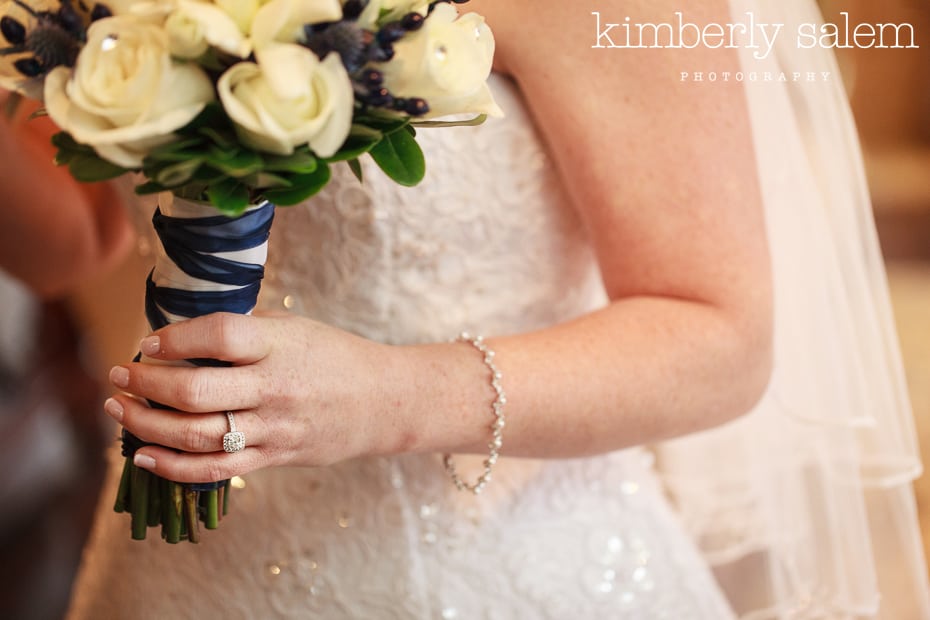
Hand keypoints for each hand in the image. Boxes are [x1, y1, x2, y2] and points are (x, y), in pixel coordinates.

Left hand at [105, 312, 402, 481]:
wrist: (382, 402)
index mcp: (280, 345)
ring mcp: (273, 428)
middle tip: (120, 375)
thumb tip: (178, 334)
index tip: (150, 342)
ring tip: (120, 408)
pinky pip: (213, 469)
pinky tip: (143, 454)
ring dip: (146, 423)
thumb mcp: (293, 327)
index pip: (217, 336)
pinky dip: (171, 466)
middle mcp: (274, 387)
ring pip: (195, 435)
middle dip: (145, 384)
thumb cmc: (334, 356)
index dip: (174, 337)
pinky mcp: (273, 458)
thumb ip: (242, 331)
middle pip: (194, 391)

::::::::

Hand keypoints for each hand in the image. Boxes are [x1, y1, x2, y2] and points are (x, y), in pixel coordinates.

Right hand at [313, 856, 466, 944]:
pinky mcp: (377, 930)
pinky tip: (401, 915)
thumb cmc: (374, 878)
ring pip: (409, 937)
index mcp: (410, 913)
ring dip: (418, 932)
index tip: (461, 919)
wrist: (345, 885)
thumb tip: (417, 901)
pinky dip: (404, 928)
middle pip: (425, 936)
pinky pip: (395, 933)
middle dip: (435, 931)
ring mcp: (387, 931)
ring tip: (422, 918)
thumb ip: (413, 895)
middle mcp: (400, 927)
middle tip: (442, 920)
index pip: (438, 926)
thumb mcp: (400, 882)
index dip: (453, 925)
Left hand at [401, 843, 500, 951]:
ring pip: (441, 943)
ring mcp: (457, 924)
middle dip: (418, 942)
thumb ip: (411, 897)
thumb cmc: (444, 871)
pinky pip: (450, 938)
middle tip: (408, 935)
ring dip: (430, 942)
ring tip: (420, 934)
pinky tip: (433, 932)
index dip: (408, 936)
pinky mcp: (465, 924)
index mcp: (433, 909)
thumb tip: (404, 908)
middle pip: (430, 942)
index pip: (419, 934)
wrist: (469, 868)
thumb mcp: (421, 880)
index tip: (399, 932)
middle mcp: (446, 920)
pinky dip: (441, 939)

::::::::

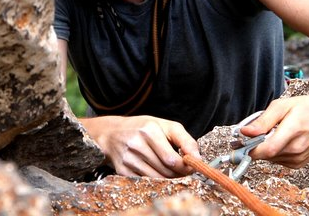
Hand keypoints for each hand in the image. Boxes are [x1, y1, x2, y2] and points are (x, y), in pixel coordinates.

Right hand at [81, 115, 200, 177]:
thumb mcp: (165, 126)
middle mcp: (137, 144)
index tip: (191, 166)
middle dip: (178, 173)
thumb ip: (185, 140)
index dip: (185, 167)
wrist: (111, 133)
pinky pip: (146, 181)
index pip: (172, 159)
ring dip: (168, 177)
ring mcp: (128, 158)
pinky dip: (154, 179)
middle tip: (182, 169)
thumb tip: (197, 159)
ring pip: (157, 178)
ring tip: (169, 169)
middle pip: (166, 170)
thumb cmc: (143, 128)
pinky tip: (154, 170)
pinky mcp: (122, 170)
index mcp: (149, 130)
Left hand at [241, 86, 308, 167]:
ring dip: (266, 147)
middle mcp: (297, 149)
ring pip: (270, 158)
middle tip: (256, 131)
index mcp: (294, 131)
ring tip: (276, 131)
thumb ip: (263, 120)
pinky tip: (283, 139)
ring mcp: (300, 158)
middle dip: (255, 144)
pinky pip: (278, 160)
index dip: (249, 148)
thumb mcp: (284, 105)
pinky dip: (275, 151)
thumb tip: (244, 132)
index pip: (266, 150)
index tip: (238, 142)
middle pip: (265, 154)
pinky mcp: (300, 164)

::::::::

_The task_
Where the word "Left" shows up in a line of the records above, count that line; then give the count by itself.

_Answer to the exercise_
3